Protect origin IP address

  2 min read

Though Cloudflare automatically hides your origin server IP address when you proxy your DNS records, there are other ways to discover an IP address.

To prevent attackers from discovering your origin’s IP address, review the following suggestions.

​​ Rotate IP addresses

DNS records are in the public domain, meaning that - even though your IP addresses are hidden once you proxy your DNS records - someone could uncover historical records of your addresses.

For additional security, you could rotate the IP addresses of your origin server, which would also require updating your DNS records within Cloudflare.

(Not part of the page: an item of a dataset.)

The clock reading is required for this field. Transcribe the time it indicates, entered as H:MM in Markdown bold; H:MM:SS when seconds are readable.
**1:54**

​​ Review unproxied DNS records

Unproxied DNS records - also known as DNS-only records - can sometimes contain origin IP information, especially those used for FTP or SSH.

Review these records to make sure they do not contain origin IP information or use Cloudflare Spectrum to proxy these records.

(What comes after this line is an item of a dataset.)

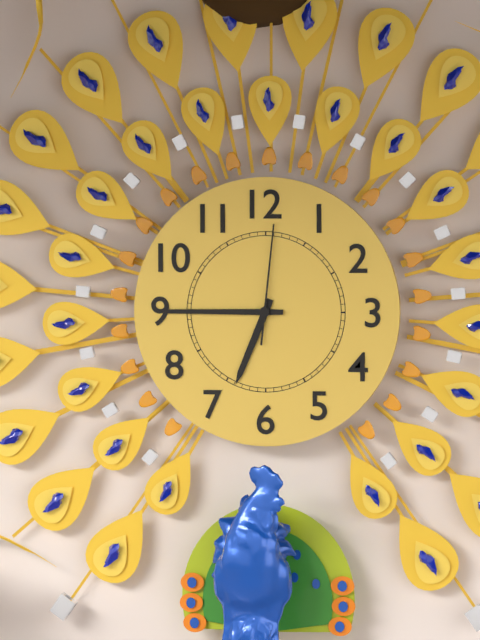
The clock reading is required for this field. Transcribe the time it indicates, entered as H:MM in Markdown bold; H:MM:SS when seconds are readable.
**6:45:01**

​​ Conceal unproxied DNS records

If you need to have DNS-only records that contain origin IP information, use non-standard names for these records. This action makes dictionary scans of your DNS less likely to expose your origin IP address.

For example, instead of ftp.example.com, you could use 827450184590183489.example.com or cloudflare-docs-are-great.example.com.

​​ Evaluate mail infrastructure

If possible, do not host a mail service on the same server as the web resource you want to protect, since emails sent to non-existent addresses get bounced back to the attacker and reveal the mail server IP address.

Cloudflare recommends using non-contiguous IPs from different IP ranges.